# Rental agents



## Veronica (Apr 5, 2008)

For anyone who is looking to rent long term I would caution you to be very careful who you use as a rental agent. There are many Brits who are operating under the radar, illegally. If you use such an agent you will have no recourse if anything goes wrong.
Make sure that any agent you use is operating legally to protect yourself against any problems.
If you receive pm's or visitor messages through this forum offering you assistance please make certain that the person is a legally registered rental agent.

Veronica 
________________


----------



## jarnot (Jan 4, 2010)

How do we know who is a legal rental agent? Do they have a registration cetificate or something similar?

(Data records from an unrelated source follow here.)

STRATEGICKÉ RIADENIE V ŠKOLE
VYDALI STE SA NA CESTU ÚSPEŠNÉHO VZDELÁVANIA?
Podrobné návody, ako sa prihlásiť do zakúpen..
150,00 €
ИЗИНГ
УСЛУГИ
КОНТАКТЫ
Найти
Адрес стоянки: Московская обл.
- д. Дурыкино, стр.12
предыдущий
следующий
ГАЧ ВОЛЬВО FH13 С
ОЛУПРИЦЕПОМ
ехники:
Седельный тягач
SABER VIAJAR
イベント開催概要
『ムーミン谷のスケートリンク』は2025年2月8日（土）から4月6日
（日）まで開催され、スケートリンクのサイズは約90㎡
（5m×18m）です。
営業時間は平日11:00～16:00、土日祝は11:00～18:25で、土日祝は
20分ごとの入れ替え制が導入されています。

Your advice will be much appreciated. Thank you.


----------



## Veronica (Apr 5, 2008)

jarnot said:


> How do we know who is a legal rental agent? Do they have a registration cetificate or something similar? Your advice will be much appreciated. Thank you.

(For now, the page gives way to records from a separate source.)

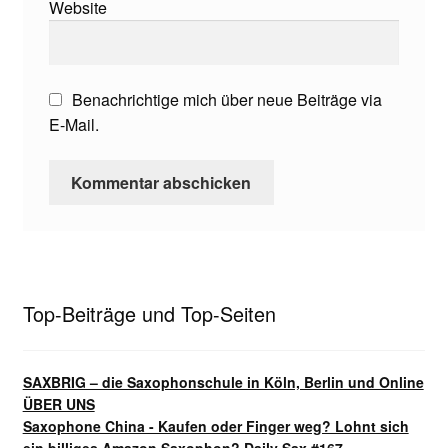
Website
Benachrichtige mich über neue Beiträge via
E-Mail.
Top-Beiträge und Top-Seiten
SAXBRIG – die Saxophonschule in Köln, Berlin und Online
ÜBER UNS
Saxophone China - Kaufen oder Finger weg? Lohnt sich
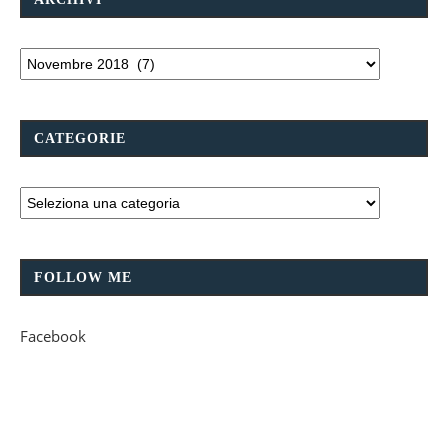
CATEGORIE
FOLLOW ME
Facebook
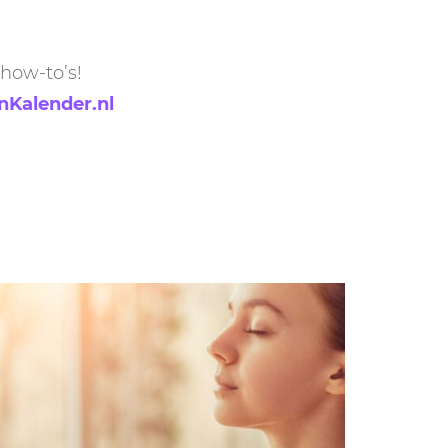
GASTBLOGGERS
GEZOCHT!
how-to’s!
nKalender.nl
REVIEWS
INTERVIEWS
NIEUWS
(BULLET) JOURNALLING
SAMENWERKEN
DUURZAAMHEID
CONTACT
WILDPLUKKEN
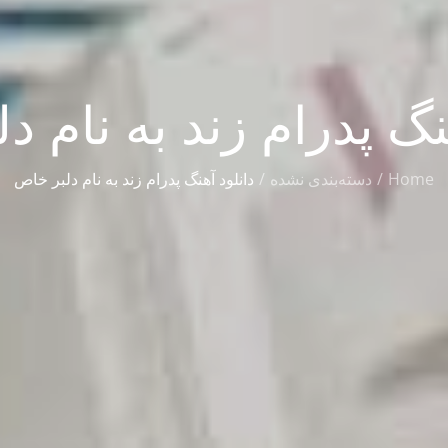
نگ پدرام زند به نام 
Home
دسته‌بندی نشده
دانلود آهنگ پدرام زند به نام دلبر خاص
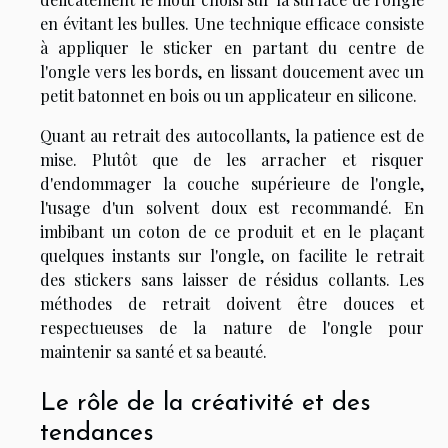
en évitant les bulles. Une technique efficace consiste
à appliquer le sticker en partant du centre de
l'ongle vers les bords, en lissant doucement avec un
petit batonnet en bois ou un applicateur en silicone.
Quant au retrait des autocollants, la patience est de
mise. Plutôt que de les arracher et risquer
d'endommager la couche supérieure de l'ongle,
l'usage d'un solvent doux est recommandé. En
imbibant un coton de ce produit et en le plaçant
quelques instants sur l'ongle, on facilite le retrait
des stickers sans laisser de résidus collants. Les
méthodes de retrait doivent être douces et
respectueuses de la nature de l'ongle pour
maintenir sa santé et sa beauté.
Le rôle de la créativité et des
tendances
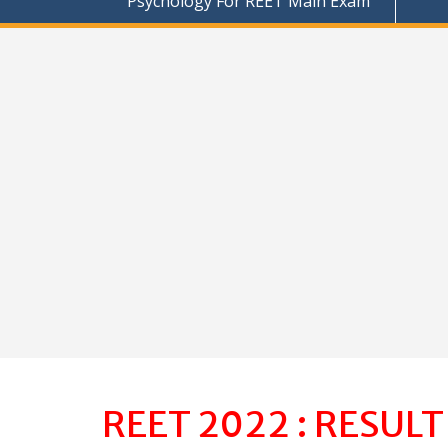
Psychology For REET Main Exam
REET 2022 : RESUL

Ask them for proof that they pay taxes and social insurance. If they are working legally they will be paying their dues to the government if they are not paying taxes etc then you know they are working illegally.
They may have a Ltd company in which case they can give you the registration number of their company.


----------



## jarnot (Jan 4, 2010)

Veronica said:


> Ask them for proof that they pay taxes and social insurance. If they are working legally they will be paying their dues to the government if they are not paying taxes etc then you know they are working illegally.
> They may have a Ltd company in which case they can give you the registration number of their company.


Thanks for info Veronica. Much appreciated.


----------